Working data »

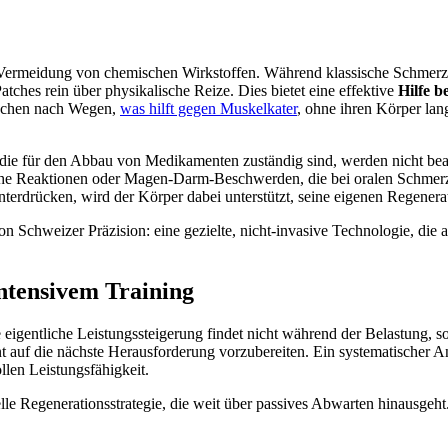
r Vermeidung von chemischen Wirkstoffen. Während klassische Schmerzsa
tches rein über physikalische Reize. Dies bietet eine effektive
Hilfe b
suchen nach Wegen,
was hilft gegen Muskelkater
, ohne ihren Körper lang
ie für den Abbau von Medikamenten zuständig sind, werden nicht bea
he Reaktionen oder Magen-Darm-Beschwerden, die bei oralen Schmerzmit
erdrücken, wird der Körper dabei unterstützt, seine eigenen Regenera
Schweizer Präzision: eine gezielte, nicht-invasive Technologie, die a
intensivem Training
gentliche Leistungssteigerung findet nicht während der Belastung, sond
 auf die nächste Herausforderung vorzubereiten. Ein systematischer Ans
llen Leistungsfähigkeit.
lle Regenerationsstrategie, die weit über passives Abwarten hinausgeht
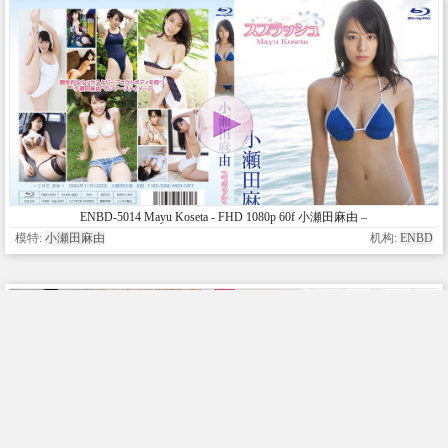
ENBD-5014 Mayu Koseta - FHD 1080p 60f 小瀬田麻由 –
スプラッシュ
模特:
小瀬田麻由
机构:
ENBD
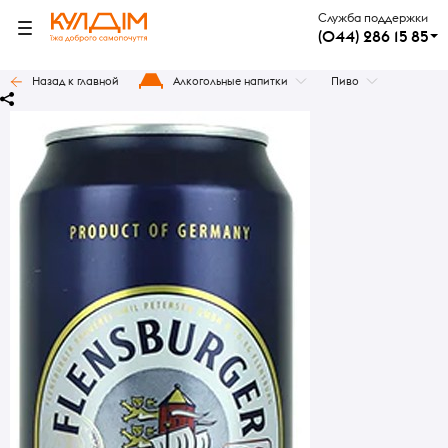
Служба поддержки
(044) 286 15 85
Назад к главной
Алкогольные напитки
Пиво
--
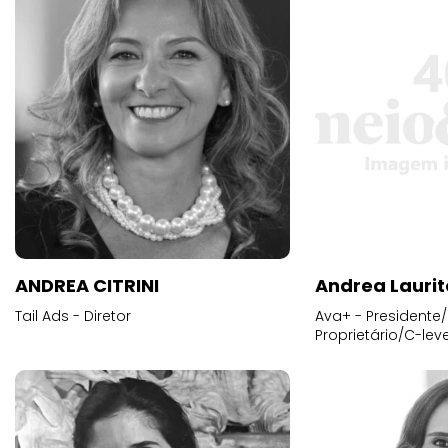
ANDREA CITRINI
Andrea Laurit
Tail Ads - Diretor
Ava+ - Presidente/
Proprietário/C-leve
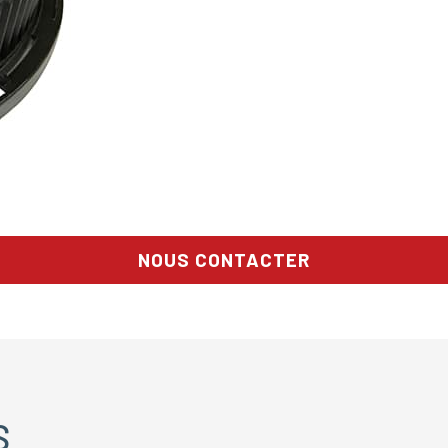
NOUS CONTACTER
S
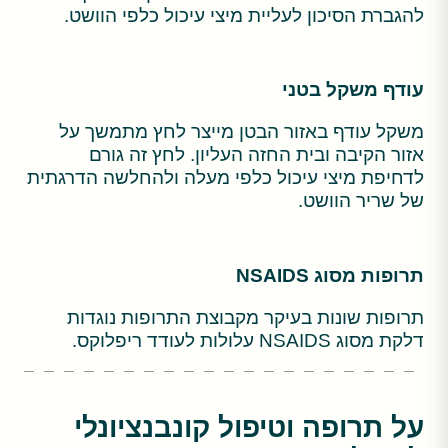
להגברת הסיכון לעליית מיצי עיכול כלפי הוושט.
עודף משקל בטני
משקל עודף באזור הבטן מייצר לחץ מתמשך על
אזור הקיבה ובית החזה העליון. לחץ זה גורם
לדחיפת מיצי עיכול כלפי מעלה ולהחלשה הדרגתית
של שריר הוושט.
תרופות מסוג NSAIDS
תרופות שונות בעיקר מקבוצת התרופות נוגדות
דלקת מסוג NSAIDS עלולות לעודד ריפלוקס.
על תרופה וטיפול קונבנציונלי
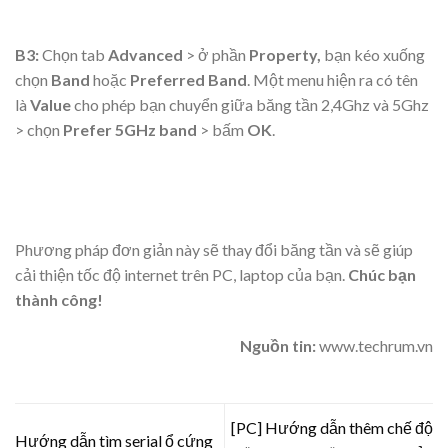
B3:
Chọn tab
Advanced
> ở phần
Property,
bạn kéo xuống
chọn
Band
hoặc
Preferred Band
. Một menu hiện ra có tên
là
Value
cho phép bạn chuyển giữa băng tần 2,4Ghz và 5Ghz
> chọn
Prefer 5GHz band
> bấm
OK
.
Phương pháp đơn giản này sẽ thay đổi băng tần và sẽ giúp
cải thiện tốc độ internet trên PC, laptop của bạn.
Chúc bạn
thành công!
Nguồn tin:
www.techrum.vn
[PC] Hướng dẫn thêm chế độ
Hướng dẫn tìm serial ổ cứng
...
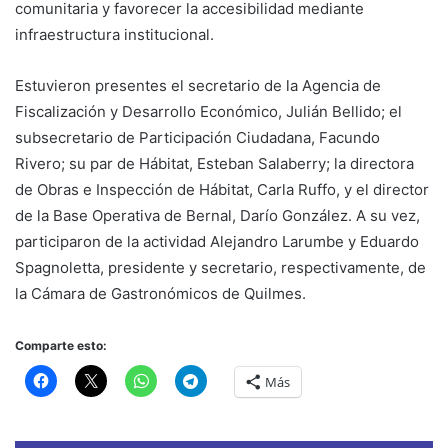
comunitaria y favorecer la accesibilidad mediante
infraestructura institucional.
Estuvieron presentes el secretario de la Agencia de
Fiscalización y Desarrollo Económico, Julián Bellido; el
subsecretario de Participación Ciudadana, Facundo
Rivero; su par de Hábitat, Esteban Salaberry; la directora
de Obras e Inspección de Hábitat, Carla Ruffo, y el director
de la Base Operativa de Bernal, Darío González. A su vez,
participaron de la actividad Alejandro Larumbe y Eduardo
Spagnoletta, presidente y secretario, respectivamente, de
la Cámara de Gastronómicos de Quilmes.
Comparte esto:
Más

What to produce » Reproduce every line from the preceding data in which the word "Hướng" can be found.

Answer area »
[PC] Hướng dẫn thêm chế độ
Hướng dẫn tìm serial ổ cứng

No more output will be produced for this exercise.